Das ist der mißbrauchte Win- Nachrichtendienst.
Bei win XP über Systemsteuerunge/Computerverwaltung/Dienste
Bei "Nachrichtendienst" rechtsklick auf Eigenschaften und dann deaktivieren


----------



## Genesis (13 April 2004)

Mmmhhh. Sieht für mich *nicht* wie ein Nachrichtendienstfenster aus.

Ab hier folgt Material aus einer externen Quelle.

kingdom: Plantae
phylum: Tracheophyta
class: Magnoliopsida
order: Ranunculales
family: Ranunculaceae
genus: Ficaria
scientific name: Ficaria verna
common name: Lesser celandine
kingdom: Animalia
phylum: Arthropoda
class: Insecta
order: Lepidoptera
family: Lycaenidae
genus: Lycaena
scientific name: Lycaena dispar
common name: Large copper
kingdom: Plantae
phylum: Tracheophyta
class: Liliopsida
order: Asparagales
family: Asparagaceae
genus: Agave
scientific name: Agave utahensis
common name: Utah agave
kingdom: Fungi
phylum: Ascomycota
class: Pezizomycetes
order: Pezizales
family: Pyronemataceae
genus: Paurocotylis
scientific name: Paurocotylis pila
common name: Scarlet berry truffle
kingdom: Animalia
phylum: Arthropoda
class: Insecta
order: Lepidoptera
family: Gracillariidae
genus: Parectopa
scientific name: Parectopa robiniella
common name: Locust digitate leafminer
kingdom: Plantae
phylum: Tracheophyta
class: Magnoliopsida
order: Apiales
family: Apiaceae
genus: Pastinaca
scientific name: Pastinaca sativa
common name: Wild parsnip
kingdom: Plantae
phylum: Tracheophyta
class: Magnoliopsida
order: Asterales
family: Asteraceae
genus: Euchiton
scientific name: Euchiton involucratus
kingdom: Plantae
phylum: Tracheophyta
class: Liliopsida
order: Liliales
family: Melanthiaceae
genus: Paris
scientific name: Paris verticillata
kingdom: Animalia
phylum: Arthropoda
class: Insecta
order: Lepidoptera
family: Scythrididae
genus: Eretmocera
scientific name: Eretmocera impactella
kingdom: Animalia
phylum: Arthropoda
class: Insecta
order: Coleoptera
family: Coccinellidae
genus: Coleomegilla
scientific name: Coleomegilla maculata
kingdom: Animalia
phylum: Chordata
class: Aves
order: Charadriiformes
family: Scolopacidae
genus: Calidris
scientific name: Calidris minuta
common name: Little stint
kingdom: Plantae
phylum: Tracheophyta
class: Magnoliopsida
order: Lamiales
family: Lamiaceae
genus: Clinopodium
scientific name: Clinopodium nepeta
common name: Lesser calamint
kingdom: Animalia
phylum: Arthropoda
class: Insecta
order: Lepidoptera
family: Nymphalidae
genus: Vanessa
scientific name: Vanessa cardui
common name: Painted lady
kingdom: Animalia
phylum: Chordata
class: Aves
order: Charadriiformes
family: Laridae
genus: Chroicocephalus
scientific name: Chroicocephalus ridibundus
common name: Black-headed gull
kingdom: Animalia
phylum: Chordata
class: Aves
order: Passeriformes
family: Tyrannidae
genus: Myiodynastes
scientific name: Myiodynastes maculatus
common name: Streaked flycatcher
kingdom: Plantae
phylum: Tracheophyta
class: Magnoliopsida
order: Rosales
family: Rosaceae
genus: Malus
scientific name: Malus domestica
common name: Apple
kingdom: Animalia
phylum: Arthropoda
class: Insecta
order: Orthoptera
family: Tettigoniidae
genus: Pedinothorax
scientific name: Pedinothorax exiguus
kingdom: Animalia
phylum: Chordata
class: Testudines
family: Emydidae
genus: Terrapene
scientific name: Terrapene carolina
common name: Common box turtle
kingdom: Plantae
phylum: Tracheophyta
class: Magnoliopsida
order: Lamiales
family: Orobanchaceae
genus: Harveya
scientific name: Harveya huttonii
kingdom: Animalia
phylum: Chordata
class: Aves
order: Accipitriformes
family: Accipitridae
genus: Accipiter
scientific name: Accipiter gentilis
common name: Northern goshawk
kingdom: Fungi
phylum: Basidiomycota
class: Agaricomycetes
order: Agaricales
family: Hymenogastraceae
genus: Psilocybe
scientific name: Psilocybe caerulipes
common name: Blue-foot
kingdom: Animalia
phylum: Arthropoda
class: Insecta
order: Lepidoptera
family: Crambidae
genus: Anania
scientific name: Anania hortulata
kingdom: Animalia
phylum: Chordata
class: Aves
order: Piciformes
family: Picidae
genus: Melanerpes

Welche Prozesse sind in dem Moment so aktiv?


----------



## Stalker2002 (14 April 2004)

*Re: Popup*



			
				Nebelmeister schrieb:
			
		

> Das ist der mißbrauchte Win- Nachrichtendienst.
> Bei win XP über Systemsteuerunge/Computerverwaltung/Dienste
> Bei "Nachrichtendienst" rechtsklick auf Eigenschaften und dann deaktivieren



100% kein Nachrichtendienst.
Windows ist zwar Bunt, der Nachrichtendienst ist aber Text-Only.
Ich würde empfehlen mal mit Spybot und/oder AdAware über den Rechner zu gehen. Was danach übrig ist, müsste höchstwahrscheinlich legitim sein. Es könnte ja die Auto-Update Funktion eines installierten Programmes sein, die das Fenster erst seit kurzem verursacht, weil eben erst seit kurzem ein Update verfügbar ist.

MfG
L.


----------



## Anonymous (14 April 2004)

*Update Fenster*

Ich habe es sowohl mit "Nachrichtendienst" als auch mit Spybot usw probiert. Das Problem bleibt. Ebenfalls habe ich die "Prozesse" beobachtet. Da ist mir auch nichts aufgefallen. Ich aber auch kein Profi.


----------



## Anonymous (14 April 2004)

Es war der verdammte GMX-Internet-Manager!
Ums verrecken habe ich heute gekämpft um das herauszufinden.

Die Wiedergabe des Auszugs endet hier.